Dry socks go a long way over holiday season

Nine years ago, on an usually cold Christmas Day two Penticton women came up with a heart and foot-warming idea.

Penny Elliot

Nine years ago, on an usually cold Christmas Day two Penticton women came up with a heart and foot-warming idea.

Sharon and her niece, who wish to keep their last names anonymous, were thinking of the guests waiting in the cold lining up for a turkey meal at the Soupateria.

Sharon noticed that on Christmas Day the Soupateria is “overflowing with volunteers and it’s wonderful,” so instead thought outside the box on how they could make a difference for those in need.

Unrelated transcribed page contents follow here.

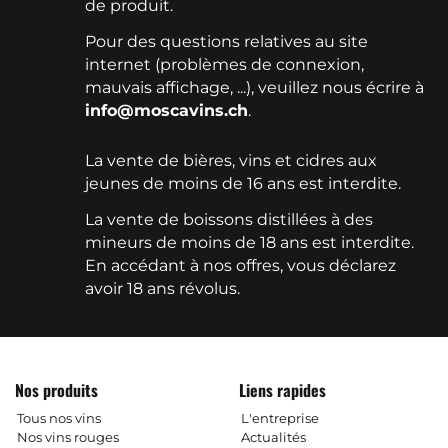
de produit.
Pour des questions relatives au site
internet (problèmes de connexion,
mauvais affichage, ...), veuillez nous écrire à
info@moscavins.ch
.
La vente de bières, vins et cidres aux
jeunes de moins de 16 ans est interdite.
La vente de boissons distillées à des
mineurs de moins de 18 ans est interdite.
En accédant à nos offres, vous déclarez
avoir 18 ans révolus.
Nos produits
Liens rapides
Tous nos vins
L'entreprise
Nos vins rouges
Actualités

“One thing led to another and we thought, let’s give them some hot chocolate,” she said.  “The light in their eye and the hugs and thank-you’s, it’s just so rewarding. It brings tears to my eyes. Now we look forward all year to this one day.”

Three years after she began serving hot chocolate, the brother of one of Sharon’s close friends who had been living on the street passed away shortly before the holidays. Her friend was told by his brother that one of the most important things for him was having clean and dry socks.

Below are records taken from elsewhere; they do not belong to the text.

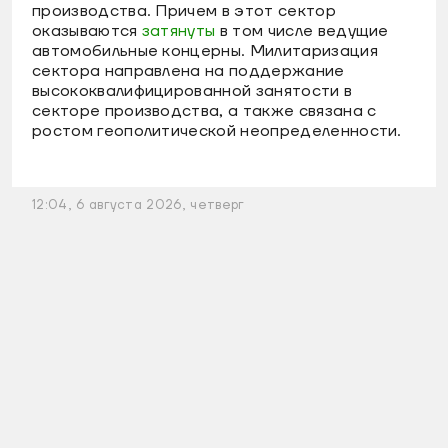
производства. Причем в этот сектор
оказываются
затянуты
в том числе ведущие
автомобильные концерны. Милитаризация
сектора направлена на поддержание
высококвалифицированной занятости в
секторе производства, а также связана с
ростом геополитической неопределенности.
12:04, 6 августа 2026, четверг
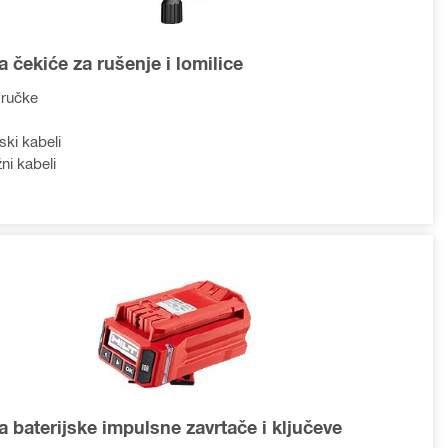
a čekiće za rušenje i lomilice
 ručke
ki kabeli
ni kabeli
a baterijske impulsne zavrtače i ključeve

Having warm, dry feet is something most people don’t have to think about, but for those that do, a shipment of socks is amassing before they get shared on Christmas.

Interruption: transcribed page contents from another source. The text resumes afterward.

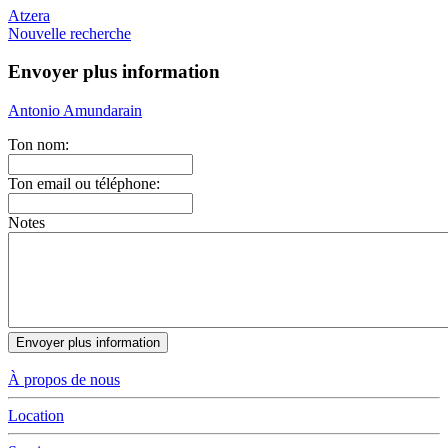
Atzera
Nouvelle recherche
Envoyer plus information
Antonio Amundarain
Ton nom:
Ton email ou téléphone:
Notes
À propos de nous
Location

“We wanted to help his mother get through the season, so we thought, let’s take them some socks when we go meet them at the soup kitchen.”

Sharon was given permission from many businesses and organizations around Penticton to leave a collection box in their space. Over 300 pairs were collected the first year, and Sharon and her niece had trouble finding enough feet for them all. They even drove to Vernon on Boxing Day to drop off the excess at the soup kitchen there.

“Every place that we could find we dropped them off and everyone was so happy.”

Sharon said she’s especially excited that her five-year-old great-niece will be handing out socks and hot chocolate with them for the first time this year. Since beginning in 2009, Sharon said more than 1,500 pairs have been collected for the needy.

The boxes are in place to collect new and gently used socks until Dec. 22 and can be found at the Laughing Lotus Clothing Company at 537 Main St. and the Penticton Eagles headquarters at 1197 Main St.